● **DOCUMENT EXTRACT**
>> begin

- Directed by: Scott Michell
- Written by: Ray Villis
- Produced by: Scott Michell Matthew Vaughn
- Starring: Rupert Graves Annabella Sciorra Michael Gambon Franco Nero John Hannah
- Cinematography: Alan Dunlop
- Edited by: Derek Trigg
- Music by: Mark Ayres
- Production company: Trimedial Films
- Distributed by: Starlight Films
- Release date: 26 January 1996;
- Running time: 110 minutes
- Country: United Kingdom
- Language: English

= The Innocent Sleep =

The Innocent Sleep is a 1996 British thriller film directed by Scott Michell and starring Rupert Graves, Michael Gambon and Franco Nero. In the film, a homeless man witnesses a gangland killing and becomes a target himself; the film is inspired by the Roberto Calvi murder.

>> end

● **SOURCE MATERIAL**

>> begin

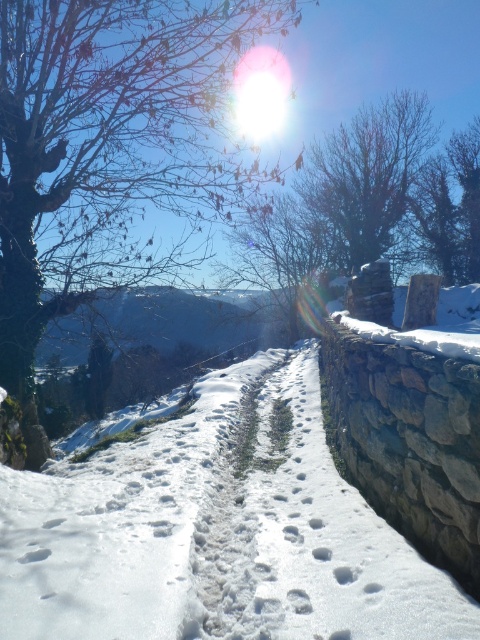
You are standing at the snow path and want to take a photo of both point (241, 152) and point (328, 211). Which point should you focus on first to ensure both are in focus?

You should focus on point (241, 152) first because it is closer to the camera than point (328, 211), ensuring both are within the depth of field.

You are standing at the starting point of the snow path and want to reach the white powdery snow at center. According to the coordinates provided, in which direction should you move relative to your current position?

The white powdery snow at center is located at coordinates point (x=215, y=531). Since you are at the starting point, you should move towards the center of the image where the coordinates indicate the snow is positioned.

>> end

● **REQUIREMENT 1**
According to the film entry, what real murder inspired The Innocent Sleep?
● **REQUIREMENT 2**
Retype the part of the film entry starting with "The Innocent Sleep is" and going on through "Roberto Calvi murder.".

● **FULL ANSWER 1**
The Roberto Calvi murder.

● **FULL ANSWER 2**
The Innocent Sleep is a 1996 British thriller film directed by Scott Michell and starring Rupert Graves, Michael Gambon and Franco Nero. In the film, a homeless man witnesses a gangland killing and becomes a target himself; the film is inspired by the Roberto Calvi murder.